Julian Assange Indictment Is an Assault on Press Freedom

By Wired

May 25, 2019 "Information Clearing House" - The Trump administration’s position that the Espionage Act should apply here would have immediate and broadly-felt repercussions far beyond WikiLeaks. Because however you personally care to classify Assange, the acts at the heart of this latest indictment mirror those made by journalists every day. They’re the reason US citizens know about PRISM, and the Pentagon Papers, and any number of other revelations around abuses of power and governmental impropriety.

“The people leaking it are obviously violating their secrecy agreement and breaking the law, but as long as the journalist doesn’t pay the leaker, or help them hack passwords, this is what investigative journalists in the national security community do on a day-to-day basis,” says Bradley Moss, an attorney at Mark Zaid PC who focuses on national security and intelligence issues. “If they can bring this charge and convict Assange on it, they can bring it against anyone.”
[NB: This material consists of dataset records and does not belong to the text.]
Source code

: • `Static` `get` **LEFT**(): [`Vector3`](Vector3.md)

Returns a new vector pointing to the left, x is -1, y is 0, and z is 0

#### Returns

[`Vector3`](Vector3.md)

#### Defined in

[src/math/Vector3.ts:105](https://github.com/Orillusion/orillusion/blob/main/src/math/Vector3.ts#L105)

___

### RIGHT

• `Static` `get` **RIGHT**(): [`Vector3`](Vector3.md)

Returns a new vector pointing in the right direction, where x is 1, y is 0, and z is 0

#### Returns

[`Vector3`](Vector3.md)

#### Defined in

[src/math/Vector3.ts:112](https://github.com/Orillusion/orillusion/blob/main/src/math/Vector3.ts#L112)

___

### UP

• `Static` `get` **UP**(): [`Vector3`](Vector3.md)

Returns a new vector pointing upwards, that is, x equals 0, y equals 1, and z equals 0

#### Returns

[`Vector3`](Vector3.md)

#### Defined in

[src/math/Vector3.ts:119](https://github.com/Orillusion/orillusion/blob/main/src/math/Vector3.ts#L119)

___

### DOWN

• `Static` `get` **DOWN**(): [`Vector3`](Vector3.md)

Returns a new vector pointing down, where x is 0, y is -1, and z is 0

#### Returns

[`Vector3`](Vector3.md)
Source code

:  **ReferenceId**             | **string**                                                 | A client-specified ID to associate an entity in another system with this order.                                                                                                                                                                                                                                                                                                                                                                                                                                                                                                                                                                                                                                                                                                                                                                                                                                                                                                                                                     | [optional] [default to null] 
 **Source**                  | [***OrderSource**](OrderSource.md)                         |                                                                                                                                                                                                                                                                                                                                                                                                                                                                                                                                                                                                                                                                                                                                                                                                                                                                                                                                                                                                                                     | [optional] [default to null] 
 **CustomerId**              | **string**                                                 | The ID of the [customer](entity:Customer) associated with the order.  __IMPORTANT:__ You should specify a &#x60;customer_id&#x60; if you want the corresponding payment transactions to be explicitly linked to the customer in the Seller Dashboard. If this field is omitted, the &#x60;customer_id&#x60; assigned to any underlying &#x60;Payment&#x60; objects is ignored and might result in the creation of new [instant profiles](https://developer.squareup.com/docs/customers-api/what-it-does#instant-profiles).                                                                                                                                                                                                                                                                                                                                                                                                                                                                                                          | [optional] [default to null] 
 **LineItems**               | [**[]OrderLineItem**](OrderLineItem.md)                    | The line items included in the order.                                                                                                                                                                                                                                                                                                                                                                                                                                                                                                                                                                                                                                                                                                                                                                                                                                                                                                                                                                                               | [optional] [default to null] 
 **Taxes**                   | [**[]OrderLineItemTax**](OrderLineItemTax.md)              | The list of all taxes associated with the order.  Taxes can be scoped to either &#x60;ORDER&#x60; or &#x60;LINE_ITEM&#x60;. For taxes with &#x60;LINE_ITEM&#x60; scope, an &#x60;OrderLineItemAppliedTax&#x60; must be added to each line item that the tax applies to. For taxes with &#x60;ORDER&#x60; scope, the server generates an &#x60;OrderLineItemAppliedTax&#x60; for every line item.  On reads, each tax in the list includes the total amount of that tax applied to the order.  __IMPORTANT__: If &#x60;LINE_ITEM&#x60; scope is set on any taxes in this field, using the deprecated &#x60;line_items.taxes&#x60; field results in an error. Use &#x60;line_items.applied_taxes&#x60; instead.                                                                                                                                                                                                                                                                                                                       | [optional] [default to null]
That’s in part because the Espionage Act doesn’t carve out any exemptions for journalists; that protection has come from the First Amendment, and from a recognition among previous administrations that prosecuting publishers of leaks would set a dangerous precedent. In fact, Thursday’s charges deal specifically with incidents that occurred in 2009 and 2010, during the Obama administration. The attorney general at the time, Eric Holder, passed on these same charges for specifically that reason.

“It was absolutely looked at, and the department ultimately made the decision that it wasn’t appropriate to charge Assange for publishing classified information,” says former Obama DOJ spokesperson Matthew Miller. “Not because he’s a journalist—we didn’t believe he was—but that the same legal theories you would apply to him could be used against a reporter for any major media outlet. That was the driving force.”

John Demers, who leads the Justice Department’s National Security Division, attempted to draw a distinction between Assange and traditional media outlets to reporters Thursday. “Some say that Assange is a journalist, and that he should be immune from prosecution for these actions. The department takes serious the role of journalists in our democracy,” Demers said. “It is not and has never been the department’s policy to target them for reporting. But Julian Assange is no journalist.”

Unfortunately, that distinction doesn’t matter in the eyes of the Espionage Act. A successful prosecution of Assange would establish a precedent that publishing sensitive national security materials is a crime, full stop. From there, the Trump administration—and whoever follows—would be emboldened to prosecute similar journalistic acts. Not only that; they’d get to decide who counts as a journalist in the first place.